(Stored items)

----------

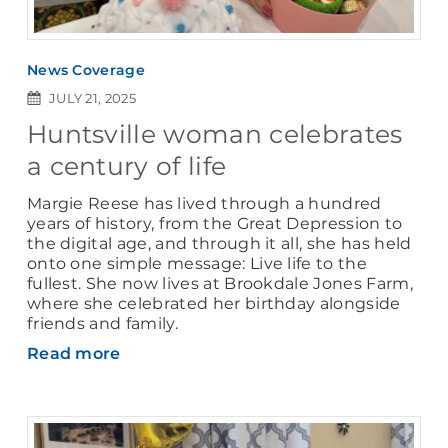
News Coverage
JULY 21, 2025
Huntsville woman celebrates
a century of life
Margie Reese has lived through a hundred
years of history, from the Great Depression to
the digital age, and through it all, she has held
onto one simple message: Live life to the
fullest. She now lives at Brookdale Jones Farm,
where she celebrated her birthday alongside
friends and family.
Read more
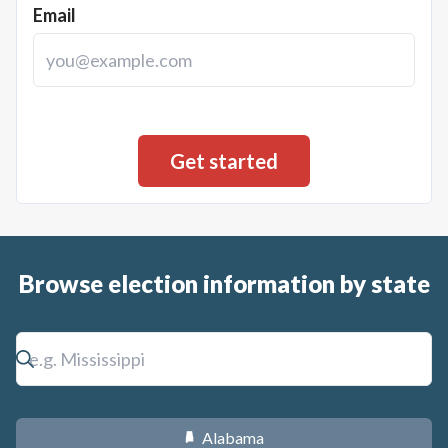
Email
Browse election information by state
Alabama
B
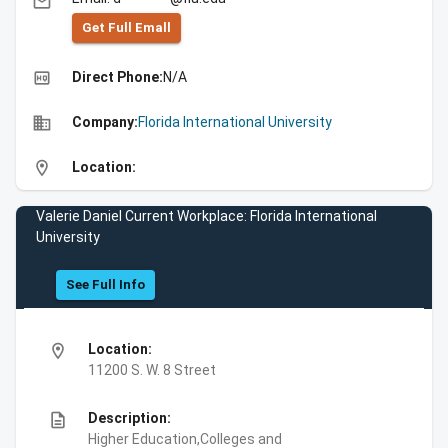
email
Get Full Emall
high_quality
Direct Phone:
N/A
business
Company:
Florida International University
location_on
Location:
Valerie Daniel Current Workplace: Florida International
University
See Full Info
location_on
Location:
11200 S. W. 8 Street
description
Description:
Higher Education,Colleges and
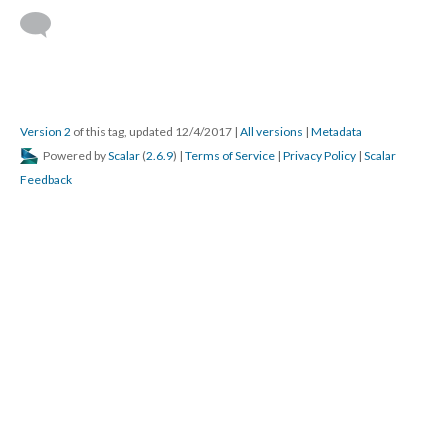
Version 2
of this tag, updated 12/4/2017
|
All versions
|
Metadata
Powered by
Scalar
(
2.6.9
) |
Terms of Service
|
Privacy Policy
|
Scalar
Feedback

----------

**Problem details**: All lines above that include the word "Florida" must be copied into the answer.

**Result of the exercise**:
Florida International University
Valerie Daniel Current Workplace: Florida International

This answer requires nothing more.